### Goal 1
List every named software product, built-in feature, or file format mentioned in the discussion below about password-protecting a desktop folder.

==== Extract ====

4

I want to have a personal folder on my office desktop secured by a password. What is the most reliable and convenient option?

I found these two:

  • Having a 7z archive with encrypted file names. But an archive format is not very convenient.

  • Having a VeraCrypt file I can mount as a drive. It seems a good option. I guess I can't use the automount feature because that means if an administrator change my password and log on with my profile he will have the drive automatically mounted and thus access to my files. It seems good but I have to unmount my drive each time I leave my computer.
    Is it a bad idea to synchronize a Google Drive folder in that virtual drive?

Is there a better solution?

Ideally I would like to have an encrypted folder asking for a password each time I open it and that stays unlocked for a short period of time (30 minutes).

1

Windows 10 Pro has EFS built in, you can encrypt a file or folder and contents.

==== Data rows ====

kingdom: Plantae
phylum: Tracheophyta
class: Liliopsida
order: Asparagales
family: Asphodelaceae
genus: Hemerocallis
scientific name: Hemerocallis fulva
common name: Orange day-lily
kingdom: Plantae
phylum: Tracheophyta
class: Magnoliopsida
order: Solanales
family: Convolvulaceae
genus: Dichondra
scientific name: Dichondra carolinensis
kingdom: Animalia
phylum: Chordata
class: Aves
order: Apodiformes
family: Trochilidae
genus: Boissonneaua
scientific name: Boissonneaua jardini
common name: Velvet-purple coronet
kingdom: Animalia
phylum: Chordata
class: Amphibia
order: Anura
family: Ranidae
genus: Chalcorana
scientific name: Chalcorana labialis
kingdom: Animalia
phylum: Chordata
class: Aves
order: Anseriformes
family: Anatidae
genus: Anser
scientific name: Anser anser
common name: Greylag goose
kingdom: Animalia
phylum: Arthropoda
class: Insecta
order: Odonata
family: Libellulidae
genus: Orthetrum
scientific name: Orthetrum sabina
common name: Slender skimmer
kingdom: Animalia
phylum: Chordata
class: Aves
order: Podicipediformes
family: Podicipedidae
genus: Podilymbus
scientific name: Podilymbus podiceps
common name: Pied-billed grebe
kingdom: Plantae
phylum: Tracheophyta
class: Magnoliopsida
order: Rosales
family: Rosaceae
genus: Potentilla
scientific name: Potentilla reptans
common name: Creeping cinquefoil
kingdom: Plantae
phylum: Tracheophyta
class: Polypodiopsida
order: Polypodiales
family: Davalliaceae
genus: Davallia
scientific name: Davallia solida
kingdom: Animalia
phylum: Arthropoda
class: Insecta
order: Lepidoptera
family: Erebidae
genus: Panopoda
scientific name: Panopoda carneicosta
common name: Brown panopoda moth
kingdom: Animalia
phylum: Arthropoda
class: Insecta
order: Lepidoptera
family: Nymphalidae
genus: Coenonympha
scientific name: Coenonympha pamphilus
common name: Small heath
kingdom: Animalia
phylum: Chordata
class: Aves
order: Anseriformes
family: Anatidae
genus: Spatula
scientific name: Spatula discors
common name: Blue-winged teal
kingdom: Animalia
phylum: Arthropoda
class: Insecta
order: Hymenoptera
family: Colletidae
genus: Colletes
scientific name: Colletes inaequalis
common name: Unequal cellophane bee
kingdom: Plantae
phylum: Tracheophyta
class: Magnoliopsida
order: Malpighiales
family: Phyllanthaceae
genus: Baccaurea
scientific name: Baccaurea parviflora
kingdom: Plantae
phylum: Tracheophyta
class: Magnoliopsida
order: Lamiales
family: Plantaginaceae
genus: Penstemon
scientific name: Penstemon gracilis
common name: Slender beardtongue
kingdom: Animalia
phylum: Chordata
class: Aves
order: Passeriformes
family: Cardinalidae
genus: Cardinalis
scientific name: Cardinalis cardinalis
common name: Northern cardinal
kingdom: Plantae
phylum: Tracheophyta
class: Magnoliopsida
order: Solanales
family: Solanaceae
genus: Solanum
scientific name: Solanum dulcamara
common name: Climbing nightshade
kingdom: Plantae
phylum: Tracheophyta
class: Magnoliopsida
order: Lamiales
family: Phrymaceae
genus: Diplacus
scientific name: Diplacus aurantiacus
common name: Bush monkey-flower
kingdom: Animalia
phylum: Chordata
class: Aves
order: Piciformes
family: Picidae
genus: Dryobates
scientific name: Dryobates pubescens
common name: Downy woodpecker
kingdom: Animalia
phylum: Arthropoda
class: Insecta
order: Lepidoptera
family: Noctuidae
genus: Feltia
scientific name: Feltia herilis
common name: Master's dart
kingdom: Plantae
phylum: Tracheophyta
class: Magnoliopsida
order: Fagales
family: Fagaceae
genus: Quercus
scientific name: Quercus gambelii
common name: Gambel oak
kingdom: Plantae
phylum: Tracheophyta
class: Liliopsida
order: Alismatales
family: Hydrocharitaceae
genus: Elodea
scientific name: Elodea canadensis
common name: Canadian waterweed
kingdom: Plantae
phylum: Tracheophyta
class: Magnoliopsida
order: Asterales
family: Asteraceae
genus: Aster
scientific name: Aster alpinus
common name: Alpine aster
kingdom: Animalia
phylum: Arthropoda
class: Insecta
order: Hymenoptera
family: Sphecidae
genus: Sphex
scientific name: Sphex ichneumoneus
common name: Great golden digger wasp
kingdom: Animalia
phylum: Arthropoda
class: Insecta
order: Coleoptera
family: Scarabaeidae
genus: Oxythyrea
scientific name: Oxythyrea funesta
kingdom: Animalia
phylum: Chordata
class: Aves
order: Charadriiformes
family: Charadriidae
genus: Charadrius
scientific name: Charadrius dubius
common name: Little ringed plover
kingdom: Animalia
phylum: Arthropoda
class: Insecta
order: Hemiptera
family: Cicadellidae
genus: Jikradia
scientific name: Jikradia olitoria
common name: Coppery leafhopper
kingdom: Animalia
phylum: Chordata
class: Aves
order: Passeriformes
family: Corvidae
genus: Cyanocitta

====

### Goal 2
Copy out the entries again, starting with the line that contains "family: Scarabaeidae" and going on through the last line of the entries, with both ends included.

### Expected answer 1
- 7z
- VeraCrypt
- Google Drive
- Windows 10 Pro
- EFS

### Expected answer 2
family: Scarabaeidae
genus: Oxythyrea
scientific name: Oxythyrea funesta
kingdom: Animalia
phylum: Chordata
class: Aves
order: Charadriiformes
family: Charadriidae
genus: Charadrius
scientific name: Charadrius dubius
common name: Little ringed plover
kingdom: Animalia
phylum: Arthropoda
class: Insecta
order: Hemiptera
family: Cicadellidae
genus: Jikradia
scientific name: Jikradia olitoria
common name: Coppery leafhopper
kingdom: Animalia
phylum: Chordata
class: Aves
order: Passeriformes
family: Corvidae
genus: Cyanocitta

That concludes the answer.